## TO DO
Which lines in the records below contain the word "серия"? Return each of them.

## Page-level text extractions
'''
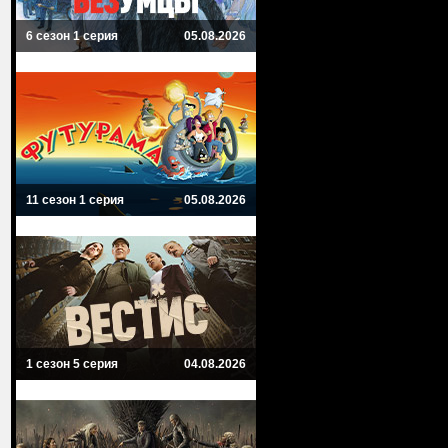
6 сезон 1 серия
05.08.2026
11 сезон 1 серия
05.08.2026
1 сезон 5 серия
04.08.2026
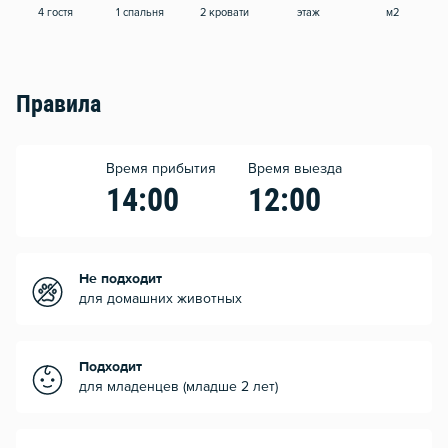
4 гостя
1 спальня
2 кровати
этаж
м2
Правила
Время прибытия
Время выезда
14:00
12:00
Не подходит
для домашних животных
Подходит
для младенцев (младше 2 лет)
'''
## TASK ANSWER
6 сезон 1 серия
11 сезон 1 серия
1 сезон 5 серия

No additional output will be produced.